Fashion labels likely see luxury-branded cafes as a way to boost the shopping experience for consumers while conveying brand DNA. The opening of cafes comes at a time when luxury malls are using everything from high-end art to children’s activities to lure shoppers amidst slowing economic growth and luxury sales. In April 2015, fashion label Vivienne Westwood opened its first branded coffee shop in the world at Shanghai’s K11 Art Mall that features Westwood design on everything from the cutlery to the desserts—especially the brand’s signature plaid pattern. Meanwhile, Alfred Dunhill’s Alfie’s restaurant is available at the stores flagships at Parkview Green in Beijing, Prince’s Building in Hong Kong, and Plaza 66 in Shanghai.
While this trend is happening across Europe and the United States with restaurants like Ralph Lauren’s Polo Bar in New York and Dolce & Gabbana’s Ristorante Gold in Milan, China and Chinese tourist hotspots in East Asia are particularly popular locations for brands to get into the dining business. For example, Chanel’s only branded restaurant, Beige Alain Ducasse Tokyo, is located at Chanel’s Ginza store and features Asian and Western food made under the instruction of the Michelin-star chef. The posh Ginza district is also home to Bulgari’s signature four-story handmade chocolate shop that opened in 2007. Meanwhile, Hermès has its own museum in Seoul with its decadent Cafe Madang attached, a location that features an array of desserts adorned with a chocolate version of the brand’s “H” logo.

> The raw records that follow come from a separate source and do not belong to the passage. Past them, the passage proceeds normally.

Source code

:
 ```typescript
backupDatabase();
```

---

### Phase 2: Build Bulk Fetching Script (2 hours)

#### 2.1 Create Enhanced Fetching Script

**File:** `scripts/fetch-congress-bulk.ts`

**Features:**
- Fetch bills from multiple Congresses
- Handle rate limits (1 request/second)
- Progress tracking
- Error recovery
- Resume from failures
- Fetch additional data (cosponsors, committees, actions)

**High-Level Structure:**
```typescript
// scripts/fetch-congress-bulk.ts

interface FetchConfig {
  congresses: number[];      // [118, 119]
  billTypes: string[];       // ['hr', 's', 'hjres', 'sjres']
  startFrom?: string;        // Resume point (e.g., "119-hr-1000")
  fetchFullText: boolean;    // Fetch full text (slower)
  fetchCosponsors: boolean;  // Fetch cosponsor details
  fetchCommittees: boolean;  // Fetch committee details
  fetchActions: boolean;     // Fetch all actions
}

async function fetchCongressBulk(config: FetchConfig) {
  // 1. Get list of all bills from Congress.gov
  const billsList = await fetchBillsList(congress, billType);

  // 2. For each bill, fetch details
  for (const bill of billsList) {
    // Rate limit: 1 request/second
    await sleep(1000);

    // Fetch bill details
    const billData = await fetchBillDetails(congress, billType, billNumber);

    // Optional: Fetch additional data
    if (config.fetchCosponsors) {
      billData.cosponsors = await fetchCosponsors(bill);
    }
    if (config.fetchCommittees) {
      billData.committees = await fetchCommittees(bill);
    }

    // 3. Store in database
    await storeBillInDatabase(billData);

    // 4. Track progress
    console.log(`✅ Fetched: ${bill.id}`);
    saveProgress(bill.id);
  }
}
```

In addition to branding purposes, the restaurant business is often seen as an investment for luxury companies as they diversify their revenue—a move that can help keep business stable in austere times. For example, in 2014, LVMH’s Asian investment arm L Capital Asia bought more than a 90 percent controlling stake in Chinese restaurant group Crystal Jade for more than $100 million—prompting Chinese media to point out with glee that this technically means that LVMH now sells steamed buns.
In addition to restaurants, luxury brands are also getting into the hotel and interior design business in China and throughout Asia. For example, Armani Group will be opening the 65-floor Armani Art Residence in Chengdu in 2016 and is designing the interiors of a Ma Yansong-designed residential project in Beijing’s Central Business District set for completion at the end of 2017. Bulgari has also been on the expansion path with its hotel brand. It has been pursuing extensive marketing efforts to attract Chinese tourists to its property in Bali (such as hosting a Chinese celebrity destination wedding), and will open locations in both Beijing and Shanghai in 2017. Macau is a popular spot for luxury brands to open hotels, with Karl Lagerfeld and Versace both designing opulent properties there.

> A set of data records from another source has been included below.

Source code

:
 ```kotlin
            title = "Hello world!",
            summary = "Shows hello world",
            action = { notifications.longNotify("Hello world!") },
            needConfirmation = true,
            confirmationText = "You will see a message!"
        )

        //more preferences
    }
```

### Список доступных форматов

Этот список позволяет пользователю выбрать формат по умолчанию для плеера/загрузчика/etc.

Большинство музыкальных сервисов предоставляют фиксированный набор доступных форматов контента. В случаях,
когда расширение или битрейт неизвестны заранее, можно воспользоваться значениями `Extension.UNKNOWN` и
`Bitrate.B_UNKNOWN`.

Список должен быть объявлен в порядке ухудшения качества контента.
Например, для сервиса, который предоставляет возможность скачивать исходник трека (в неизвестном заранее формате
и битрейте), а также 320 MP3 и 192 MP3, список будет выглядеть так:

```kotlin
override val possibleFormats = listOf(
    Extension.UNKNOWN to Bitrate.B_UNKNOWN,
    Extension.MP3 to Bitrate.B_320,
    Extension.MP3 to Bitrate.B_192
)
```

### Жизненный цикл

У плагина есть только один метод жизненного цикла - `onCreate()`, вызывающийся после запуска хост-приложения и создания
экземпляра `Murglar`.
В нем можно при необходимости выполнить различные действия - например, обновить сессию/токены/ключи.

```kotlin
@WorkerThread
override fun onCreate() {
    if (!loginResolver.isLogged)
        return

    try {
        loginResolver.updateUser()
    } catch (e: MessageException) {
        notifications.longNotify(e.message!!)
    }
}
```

Brands with a long history focused on fashion or leather goods run a risk of diluting their image if they don’t put the same level of thought and quality into their new ventures as they do their main collections. The key is for brands to provide a dining experience that matches the level of the goods they’re selling, which makes a top chef collaboration like Chanel with Ducasse a smart move. Since a mis-match in quality can deplete the brand’s image, it makes sense to bring in an expert chef and team who can ensure that the brand doesn’t have guests leaving with any bad impressions.